Accertamento antielusivo: richiesta chiarimenti al contribuente non può essere sostituita da dichiarazioni rese in sede di verifica

Con la Sentenza n. 693 del 16 gennaio 2015, la Corte di Cassazione ha esaminato un ricorso presentato dall’Agenzia delle Entrate in una controversia riguardante un avviso di accertamento antielusivo nei confronti di una Spa, ma non preceduto dalla richiesta di chiarimenti prescritta, a pena di nullità, dall’art. 37-bis, comma 4, del Dpr. n. 600/73. I Giudici di legittimità osservano che in base all’art. 37-bis, del Dpr. n. 600/73, l’avviso di accertamento deve essere emanato, a pena di nullità, “previa richiesta al contribuente, anche per lettera raccomandata, di chiarimenti da inviare per iscritto entro 60 giorni dalla data di ricezione della richiesta nella quale devono essere indicati i motivi per cui si reputano applicabili i commi 1 e 2”. Inoltre, l’avviso di accertamento deve essere specificamente motivato, a pena di nullità, in relazione alle giustificazioni fornite dal contribuente.

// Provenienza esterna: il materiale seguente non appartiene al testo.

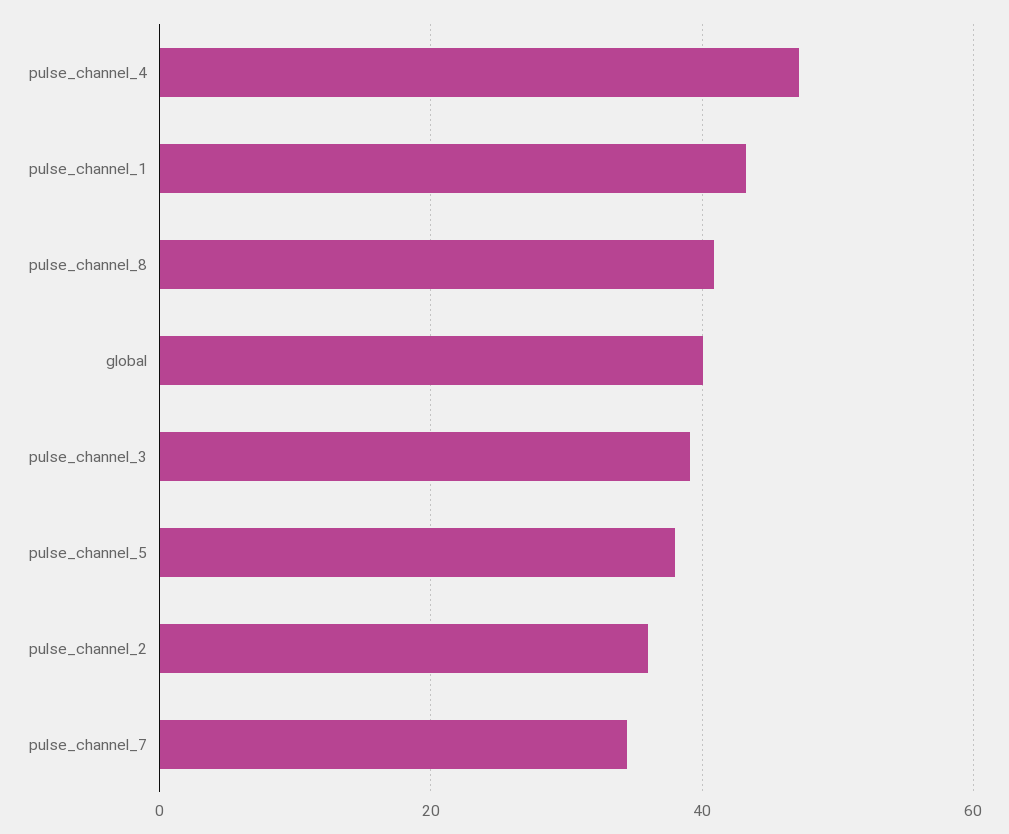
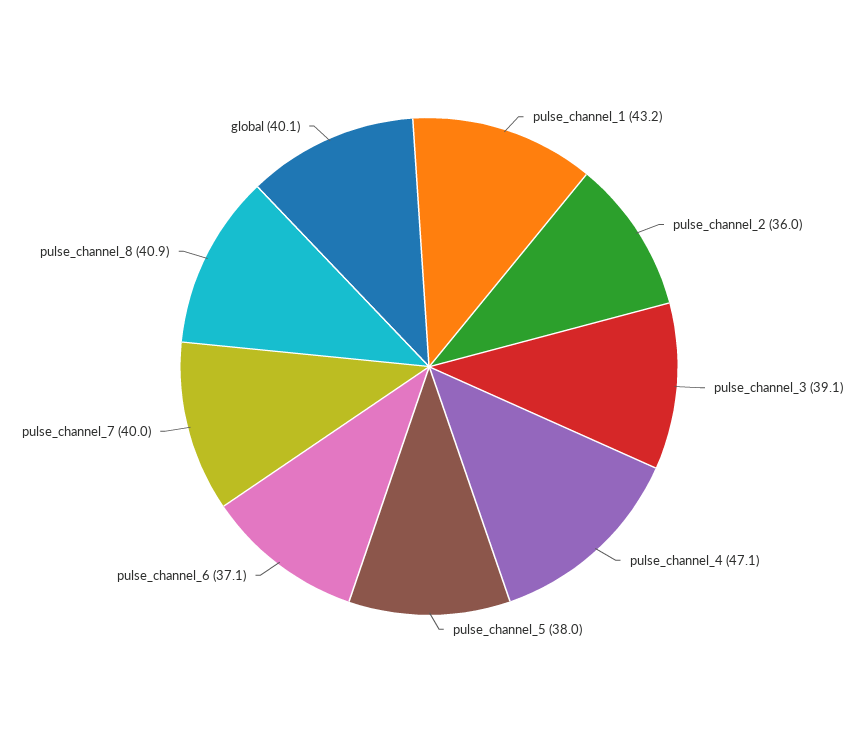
pulse_channel_7: 34 -> 40
pulse_channel_6: none -> 37.1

Quindi la Suprema Corte in base alla norma sopra citata ritiene che, nel pieno rispetto del principio del contraddittorio, la richiesta di chiarimenti al contribuente concorra alla formazione della valutazione preventiva rispetto all’emanazione dell’avviso di accertamento, da parte dell’Amministrazione finanziaria circa il fine elusivo delle operazioni e che, pertanto, non possono ritenersi alla stessa equipollenti “l’attività svolta dai verbalizzanti in sede di verifica e le eventuali dichiarazioni rese in tale sede dal contribuente”. In conclusione quando l’Ufficio intenda contestare fattispecie elusive, l’avviso di accertamento deve essere sempre preceduto dalla richiesta di chiarimenti. A tale atto formale non suppliscono le contestazioni mosse dai verbalizzanti e le osservazioni eventualmente opposte dal contribuente al momento della verifica.